This is an observation from the main page of my Facebook feed.

This is an observation from the main page of my Facebook feed.

While I completed this observation on 18 and 19 February, I observe this phenomenon daily on the Internet and in the external world.  I have observed all varieties of propaganda in the everyday for far longer than Facebook has been around, Facebook exemplifies what is most fascinating about this phenomenon:  the example of unintentional propaganda of an artist’s performance at a Renaissance Faire and the unintentional propaganda “like” of a large music information web site on the top right.

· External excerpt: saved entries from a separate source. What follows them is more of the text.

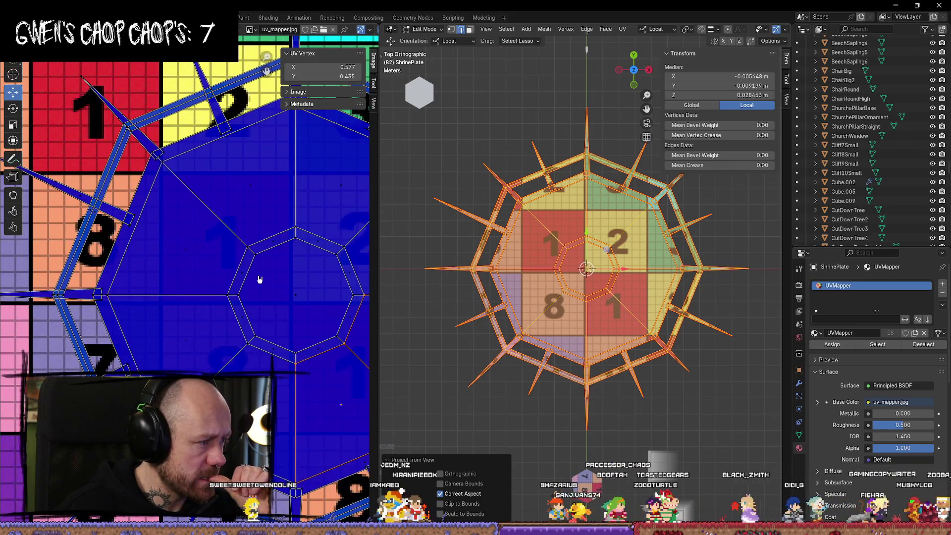
scroll(260, 285, down, 4)
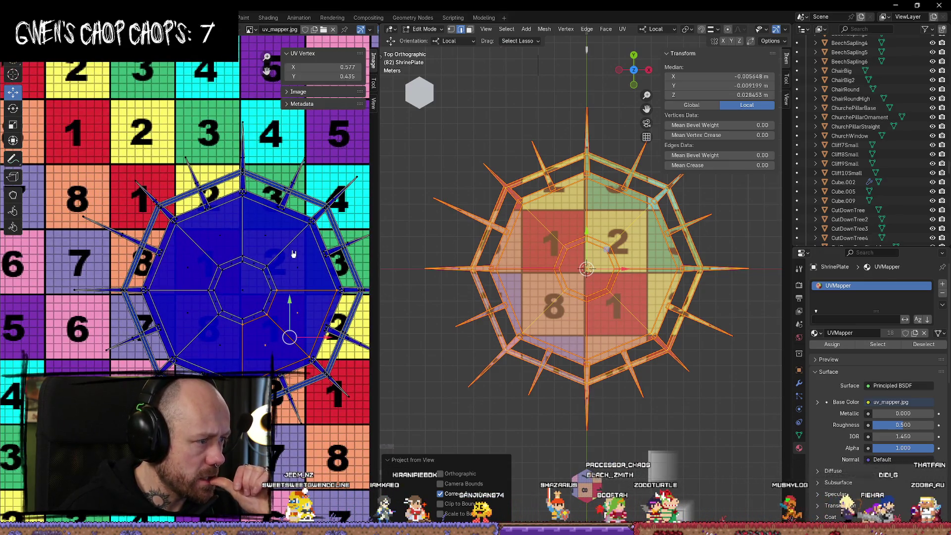
click(453, 203)
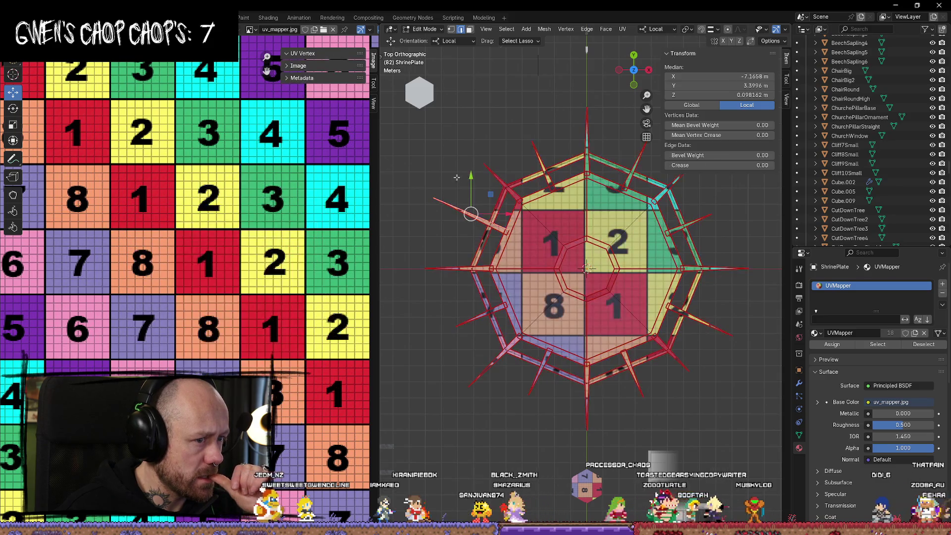
click(442, 158)
scroll(442, 158, down, 3)
scroll(561, 276, up, 5)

Both are examples of small group propaganda in the social network sphere.  They appear on the pages of the companies in question, and they appear on the artists’ pages themselves.

There are hundreds if not thousands of other examples that appear in my Facebook feed if I chose to follow it for 24 hours straight or longer.  Just compound that a thousand fold for everyone with a Facebook profile who follows bands and even those who “like” products and companies.  For now, I am going to observe my feed a fraction of that time, but I will keep a record of the observations for reflection later.  Visualize along with me, because the visual aids would fill several books.

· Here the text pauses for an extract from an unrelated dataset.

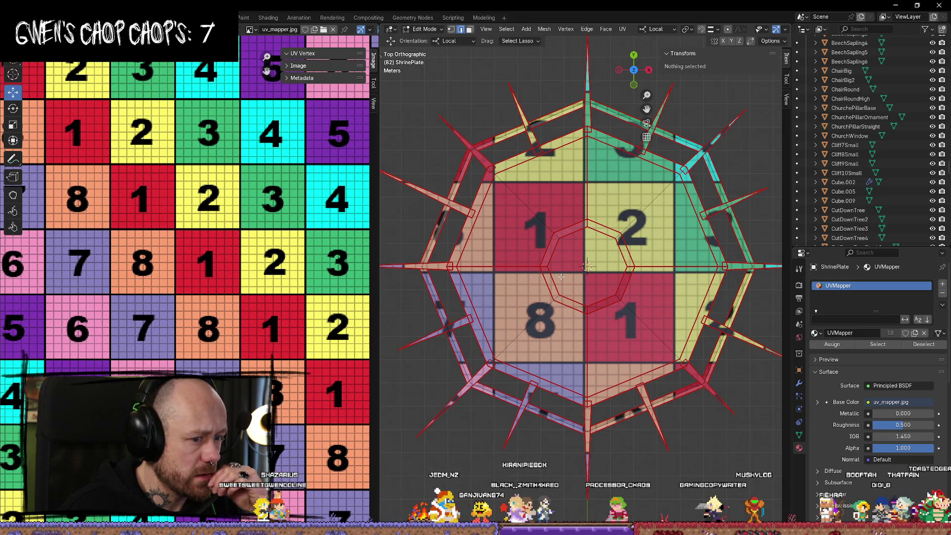
scroll(561, 277, down, 2)
scroll(568, 274, up, 2)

There are even examples of intentional propaganda on companies’ Facebook pages as well as artists’ pages, but the unintentional propaganda that happens between the followers of these pages and their friends and acquaintances is far more common and far more prevalent.  Friends tell friends their likes and those friends tell their friends.  Erving Goffman discusses this throughout Frame Analysis where he analyzes the dynamics of small group influence, who dominates, who follows, who conforms to reach the prestige of the group within the social.

One band page observed indicates that he is on tour.  His intention may be to directly connect with friends and let them know where he is in the world, but the effect is unintentional propaganda.  He is engaging in propaganda, but he doesn’t necessarily realize he is doing it.  His friends reply to his posts that, in turn, cause those original posts to appear in several other Facebook feeds, so the unintentional propaganda campaign is spread across several Facebook pages.  It is effective on a small scale to reach friends for a regional music tour, but to reach hundreds and thousands more, this process must be repeated several times over for a major label artist.  It happens every day in just this way when major labels, major corporations, and long-established artists engage in definitive intentional propaganda to reach a level of unintentional propaganda with their “fans”.

In another post on a Facebook feed, a friend reposts a link from an artist he likes to show all of his friends, to spread the word far and wide, to generate publicity-propaganda, to create a “buzz” among friends in the tour’s path to attend the show and also spread the word even more.  Facebook performs this domino effect every day, every minute.

It becomes more effective on a grander scale with major label artists who can hire interns or employees who past news on these pages the minute it happens.  In the case of the Beatles fan page, its reach is several thousand fans as well as 98 of my own Facebook friends.  This is still small group propaganda from small group to small group and from friend to friend but magnified a thousand fold.

To cite a more contemporary artist, Beyonce, just to verify the observation from the Beatles Page, the reach is several thousand more with only a handful of “likes” among my friends.  This means the reach is still there among several thousand friends and acquaintances, but it is at a much more effective depth because of her current place in modern pop culture as well as her newsworthiness (yet another aspect of unintentional propaganda by the news media).